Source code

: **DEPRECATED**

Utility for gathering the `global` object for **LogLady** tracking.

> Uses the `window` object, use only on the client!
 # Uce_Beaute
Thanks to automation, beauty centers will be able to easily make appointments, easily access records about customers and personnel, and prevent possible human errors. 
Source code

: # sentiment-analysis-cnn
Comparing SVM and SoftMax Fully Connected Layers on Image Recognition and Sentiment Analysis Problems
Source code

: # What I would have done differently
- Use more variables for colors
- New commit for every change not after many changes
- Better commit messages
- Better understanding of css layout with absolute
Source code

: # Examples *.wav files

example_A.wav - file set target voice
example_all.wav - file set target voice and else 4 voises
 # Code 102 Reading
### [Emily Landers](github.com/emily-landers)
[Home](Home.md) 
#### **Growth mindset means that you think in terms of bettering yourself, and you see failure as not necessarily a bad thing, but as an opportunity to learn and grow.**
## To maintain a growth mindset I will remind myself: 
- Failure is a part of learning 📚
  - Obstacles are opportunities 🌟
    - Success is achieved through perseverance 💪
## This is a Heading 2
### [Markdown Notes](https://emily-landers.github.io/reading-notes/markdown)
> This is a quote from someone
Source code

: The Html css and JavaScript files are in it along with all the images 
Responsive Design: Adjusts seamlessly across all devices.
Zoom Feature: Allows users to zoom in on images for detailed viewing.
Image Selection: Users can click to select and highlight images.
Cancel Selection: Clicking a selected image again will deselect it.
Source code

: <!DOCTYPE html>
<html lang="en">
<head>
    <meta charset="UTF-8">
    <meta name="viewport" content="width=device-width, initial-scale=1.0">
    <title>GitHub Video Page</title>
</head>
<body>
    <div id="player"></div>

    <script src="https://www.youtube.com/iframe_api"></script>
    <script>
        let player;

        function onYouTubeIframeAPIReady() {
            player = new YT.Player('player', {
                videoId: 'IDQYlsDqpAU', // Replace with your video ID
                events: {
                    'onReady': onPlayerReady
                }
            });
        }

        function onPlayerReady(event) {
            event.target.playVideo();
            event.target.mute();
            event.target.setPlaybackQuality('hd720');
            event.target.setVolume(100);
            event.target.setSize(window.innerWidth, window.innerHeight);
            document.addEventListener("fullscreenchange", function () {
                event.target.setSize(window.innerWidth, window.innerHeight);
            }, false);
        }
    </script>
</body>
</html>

Prompt => Format the listing above as a numbered list, running from its first line through the line that contains "Examples *.wav files" and leaving out any blank lines.

Exercise solution =>
1. Source code
2. : **DEPRECATED**
3. Utility for gathering the `global` object for **LogLady** tracking.
4. > Uses the `window` object, use only on the client!
5.  # Uce_Beaute
6. Thanks to automation, beauty centers will be able to easily make appointments, easily access records about customers and personnel, and prevent possible human errors. 
7. Source code
8. : # sentiment-analysis-cnn
9. Comparing SVM and SoftMax Fully Connected Layers on Image Recognition and Sentiment Analysis Problems
10. Source code
11. : # What I would have done differently
12. - Use more variables for colors
13. - New commit for every change not after many changes
14. - Better commit messages
15. - Better understanding of css layout with absolute
16. Source code
17. : # Examples *.wav files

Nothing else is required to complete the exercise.